I don’t think there’s actually a difference between the two: Excel isn’t drawing lines at all, only fills, so there’s nothing to omit, but presumably you can turn lines on and then I bet they would be drawn the same way as Google’s.

As @nicolaskruchten alludes to, the question of what to do with mismatched x values is the key sticking point here, the reason adding stacked area charts is not as easy for us as adding stacked bars.

Google sheets (and Excel, at least by default, I haven’t looked in detail) has a simpler data model than we do: every series shares the same x data, so it’s not possible to have mismatched x, the most you can do is have empty y at certain x values. They seem to treat those empties as zeros. That’s certainly a plausible interpretation for certain data anyway, but not all, and it differs from how we handle scatter (line) in other contexts - where a missing y (or x for that matter) either leaves a gap or gets the line drawn straight from one valid point to the next, depending on the connectgaps setting.

Seems to me when we stack area charts we can internally fill in missing x values across all the stacked traces, and then there are perhaps three ways you might want to interpret gaps:

Treat them as 0 (like google sheets does) - this would arise for example if your data came from doing an SQL aggregation (sum of sales by month, for example) and there were no events to aggregate in some of the periods.
Interpolate (linearly?) across the gap. This is basically the equivalent of connectgaps: true, and would make sense in cases of incomplete data, for example you’re summing populations across different countries by year, you don’t have data for every country for every year but interpolating is a good assumption (certainly better than guessing zero population in those years!). This could get tricky if we want to take line.shape into account and try to make the (first) stacked trace look identical to its unstacked alternative. That’s probably not necessary though, at least to begin with we can interpolate linearly (which is also probably about the only interpolation option that preserves the total, independent of stacking order). But I think it probably is important to not display markers at the interpolated points.
Leave a gap. If you really want the plot to show what’s truly known, with no extra interpretation, then gaps should be left empty. This is equivalent to connectgaps: false. We could do complicated things with stacking gap-less traces on top of gapped traces, but since the point here is to not make any assumptions that aren’t explicit in the data, probably we’d want all gaps to propagate upward to the top of the stack.

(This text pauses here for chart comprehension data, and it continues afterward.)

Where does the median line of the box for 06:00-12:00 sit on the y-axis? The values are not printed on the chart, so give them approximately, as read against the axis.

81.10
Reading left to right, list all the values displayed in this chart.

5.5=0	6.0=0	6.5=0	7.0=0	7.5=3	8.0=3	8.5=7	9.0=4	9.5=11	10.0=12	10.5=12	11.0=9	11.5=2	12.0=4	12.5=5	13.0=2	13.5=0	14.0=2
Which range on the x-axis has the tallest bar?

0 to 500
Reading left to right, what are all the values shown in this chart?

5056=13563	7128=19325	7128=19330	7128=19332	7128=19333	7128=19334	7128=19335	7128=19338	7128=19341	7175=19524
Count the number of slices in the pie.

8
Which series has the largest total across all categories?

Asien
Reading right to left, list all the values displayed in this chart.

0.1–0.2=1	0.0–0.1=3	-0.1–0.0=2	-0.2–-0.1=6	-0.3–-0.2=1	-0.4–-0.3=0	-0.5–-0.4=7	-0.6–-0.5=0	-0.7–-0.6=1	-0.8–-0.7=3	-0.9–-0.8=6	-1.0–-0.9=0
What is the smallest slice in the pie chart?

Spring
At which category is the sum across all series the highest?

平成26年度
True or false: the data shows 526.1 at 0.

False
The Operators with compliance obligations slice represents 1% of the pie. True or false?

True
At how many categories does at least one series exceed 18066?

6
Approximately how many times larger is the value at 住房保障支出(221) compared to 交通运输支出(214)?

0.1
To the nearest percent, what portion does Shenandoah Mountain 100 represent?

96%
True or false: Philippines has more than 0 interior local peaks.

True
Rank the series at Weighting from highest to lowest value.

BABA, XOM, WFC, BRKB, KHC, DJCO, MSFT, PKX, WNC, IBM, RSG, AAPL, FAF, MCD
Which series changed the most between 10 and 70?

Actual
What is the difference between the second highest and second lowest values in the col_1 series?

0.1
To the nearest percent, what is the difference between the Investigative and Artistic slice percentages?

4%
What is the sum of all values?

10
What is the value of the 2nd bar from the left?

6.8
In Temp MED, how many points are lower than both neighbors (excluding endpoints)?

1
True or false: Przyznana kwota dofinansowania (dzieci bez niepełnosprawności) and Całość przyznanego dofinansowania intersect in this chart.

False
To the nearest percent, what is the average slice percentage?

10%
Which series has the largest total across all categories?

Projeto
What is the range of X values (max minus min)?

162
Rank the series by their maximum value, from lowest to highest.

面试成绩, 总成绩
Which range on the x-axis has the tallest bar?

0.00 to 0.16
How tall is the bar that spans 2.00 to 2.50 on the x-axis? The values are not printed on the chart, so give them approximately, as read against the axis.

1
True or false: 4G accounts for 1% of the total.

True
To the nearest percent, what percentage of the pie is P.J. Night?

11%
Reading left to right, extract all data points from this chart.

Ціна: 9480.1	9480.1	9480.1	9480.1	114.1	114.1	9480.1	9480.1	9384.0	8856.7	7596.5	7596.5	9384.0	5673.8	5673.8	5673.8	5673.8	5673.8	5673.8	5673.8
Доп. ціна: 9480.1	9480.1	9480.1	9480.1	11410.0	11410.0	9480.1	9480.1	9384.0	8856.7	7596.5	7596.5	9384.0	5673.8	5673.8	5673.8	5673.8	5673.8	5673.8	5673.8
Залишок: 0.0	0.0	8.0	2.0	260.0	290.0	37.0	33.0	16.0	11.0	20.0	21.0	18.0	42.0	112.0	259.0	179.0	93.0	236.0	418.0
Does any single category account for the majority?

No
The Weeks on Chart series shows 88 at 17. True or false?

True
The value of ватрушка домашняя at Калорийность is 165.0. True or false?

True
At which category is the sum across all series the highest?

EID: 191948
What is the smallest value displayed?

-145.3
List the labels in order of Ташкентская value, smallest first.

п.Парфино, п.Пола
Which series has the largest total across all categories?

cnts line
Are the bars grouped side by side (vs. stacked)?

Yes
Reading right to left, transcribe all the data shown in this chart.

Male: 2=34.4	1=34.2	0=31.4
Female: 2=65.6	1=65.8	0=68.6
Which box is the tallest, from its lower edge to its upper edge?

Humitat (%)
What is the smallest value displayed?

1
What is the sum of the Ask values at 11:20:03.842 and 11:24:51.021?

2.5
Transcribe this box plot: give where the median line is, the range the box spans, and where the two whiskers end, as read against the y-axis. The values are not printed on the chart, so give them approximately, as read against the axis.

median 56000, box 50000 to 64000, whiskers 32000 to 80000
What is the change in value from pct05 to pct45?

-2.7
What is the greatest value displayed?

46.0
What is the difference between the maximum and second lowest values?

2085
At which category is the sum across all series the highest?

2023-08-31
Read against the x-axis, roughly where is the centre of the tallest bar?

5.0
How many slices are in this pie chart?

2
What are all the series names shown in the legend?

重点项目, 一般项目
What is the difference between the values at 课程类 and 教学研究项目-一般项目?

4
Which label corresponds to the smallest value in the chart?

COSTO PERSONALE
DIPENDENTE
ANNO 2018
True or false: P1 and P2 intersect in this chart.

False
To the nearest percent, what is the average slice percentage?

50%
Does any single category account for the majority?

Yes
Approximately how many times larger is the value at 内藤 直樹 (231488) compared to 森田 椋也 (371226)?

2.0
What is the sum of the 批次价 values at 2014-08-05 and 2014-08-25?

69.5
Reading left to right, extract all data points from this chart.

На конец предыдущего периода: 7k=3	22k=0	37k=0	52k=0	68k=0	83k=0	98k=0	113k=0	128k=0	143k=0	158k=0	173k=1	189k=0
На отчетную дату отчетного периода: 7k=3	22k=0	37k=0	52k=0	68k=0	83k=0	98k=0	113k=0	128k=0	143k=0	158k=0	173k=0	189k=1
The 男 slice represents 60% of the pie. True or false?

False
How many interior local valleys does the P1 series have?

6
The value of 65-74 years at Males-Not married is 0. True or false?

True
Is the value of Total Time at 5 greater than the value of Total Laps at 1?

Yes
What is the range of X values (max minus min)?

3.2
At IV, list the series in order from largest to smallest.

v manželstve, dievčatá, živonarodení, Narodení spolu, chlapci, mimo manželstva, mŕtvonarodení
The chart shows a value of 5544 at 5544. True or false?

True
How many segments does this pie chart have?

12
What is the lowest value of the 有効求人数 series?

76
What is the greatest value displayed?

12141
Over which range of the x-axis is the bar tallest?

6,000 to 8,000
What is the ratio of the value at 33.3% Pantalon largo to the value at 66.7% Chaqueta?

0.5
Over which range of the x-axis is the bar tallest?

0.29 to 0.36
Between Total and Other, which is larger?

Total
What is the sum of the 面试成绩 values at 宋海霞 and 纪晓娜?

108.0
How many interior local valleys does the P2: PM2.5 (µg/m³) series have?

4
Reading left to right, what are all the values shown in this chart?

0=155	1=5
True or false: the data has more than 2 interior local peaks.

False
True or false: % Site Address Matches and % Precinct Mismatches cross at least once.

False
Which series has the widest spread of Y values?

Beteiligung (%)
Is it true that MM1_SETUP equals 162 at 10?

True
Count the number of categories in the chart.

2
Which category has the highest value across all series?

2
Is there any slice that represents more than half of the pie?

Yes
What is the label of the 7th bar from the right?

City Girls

So if the second and third cases are covered by connectgaps, what about the first (which, to fit with Google & Excel, should be the default)? I suppose it could be a new connectgaps: 'zero' or something? There would also be an argument for making this a separate setting, so that x values with an invalid y ('', null, non-numeric) would be treated differently from x values that get inserted just because they’re present in other data sets. Perhaps you’d like newly-inserted x values to get y=0 but invalid y to be treated as a gap?

I guess I can imagine cases where that would be the “most correct” way to display the data, though it might be more complexity than users really want. On the other hand making a new setting for this would allow us to avoid turning connectgaps into another “boolean plus a string” enumerated attribute, as well as avoiding extra logic around its default value. And mostly people would just use the default value of this new setting. So what could this new attribute be? How about stackgaps: ('zero' (dflt)|'gap'|'interpolate')?